**EXERCISE PROMPT**:
Tally the lines in the data below where the word "have" appears, and give the tally alone.

[Stored items]
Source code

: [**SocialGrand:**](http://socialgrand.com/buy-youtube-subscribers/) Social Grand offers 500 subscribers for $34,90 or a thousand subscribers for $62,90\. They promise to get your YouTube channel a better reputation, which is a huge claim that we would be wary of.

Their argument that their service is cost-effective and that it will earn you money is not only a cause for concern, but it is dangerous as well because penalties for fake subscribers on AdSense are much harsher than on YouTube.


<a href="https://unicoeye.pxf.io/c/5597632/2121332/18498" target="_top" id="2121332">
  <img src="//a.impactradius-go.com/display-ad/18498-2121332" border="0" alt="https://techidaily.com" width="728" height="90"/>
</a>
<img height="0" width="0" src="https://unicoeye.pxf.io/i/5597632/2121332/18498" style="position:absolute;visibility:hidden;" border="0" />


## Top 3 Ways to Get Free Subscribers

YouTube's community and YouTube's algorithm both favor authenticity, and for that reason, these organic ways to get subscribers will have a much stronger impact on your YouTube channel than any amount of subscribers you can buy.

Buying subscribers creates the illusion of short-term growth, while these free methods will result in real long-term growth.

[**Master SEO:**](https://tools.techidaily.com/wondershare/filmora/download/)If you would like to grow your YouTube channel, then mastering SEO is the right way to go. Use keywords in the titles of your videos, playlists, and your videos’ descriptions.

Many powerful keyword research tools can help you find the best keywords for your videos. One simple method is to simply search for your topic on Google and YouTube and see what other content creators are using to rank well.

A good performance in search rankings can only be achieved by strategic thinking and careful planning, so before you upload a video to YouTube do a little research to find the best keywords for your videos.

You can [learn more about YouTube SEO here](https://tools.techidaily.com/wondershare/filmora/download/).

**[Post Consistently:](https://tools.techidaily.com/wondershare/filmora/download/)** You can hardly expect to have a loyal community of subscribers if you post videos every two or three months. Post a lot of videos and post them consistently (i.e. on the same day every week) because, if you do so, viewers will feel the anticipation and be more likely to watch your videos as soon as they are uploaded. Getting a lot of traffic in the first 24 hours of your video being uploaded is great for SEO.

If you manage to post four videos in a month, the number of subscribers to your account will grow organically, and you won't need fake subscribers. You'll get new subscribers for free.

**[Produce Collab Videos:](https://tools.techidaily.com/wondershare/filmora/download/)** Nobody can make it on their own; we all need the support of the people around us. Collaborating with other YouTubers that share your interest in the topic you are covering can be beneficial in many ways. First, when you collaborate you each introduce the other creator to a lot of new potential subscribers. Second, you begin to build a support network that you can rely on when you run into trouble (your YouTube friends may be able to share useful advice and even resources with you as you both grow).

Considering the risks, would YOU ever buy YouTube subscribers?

**SOLUTION TO THE EXERCISE**:
2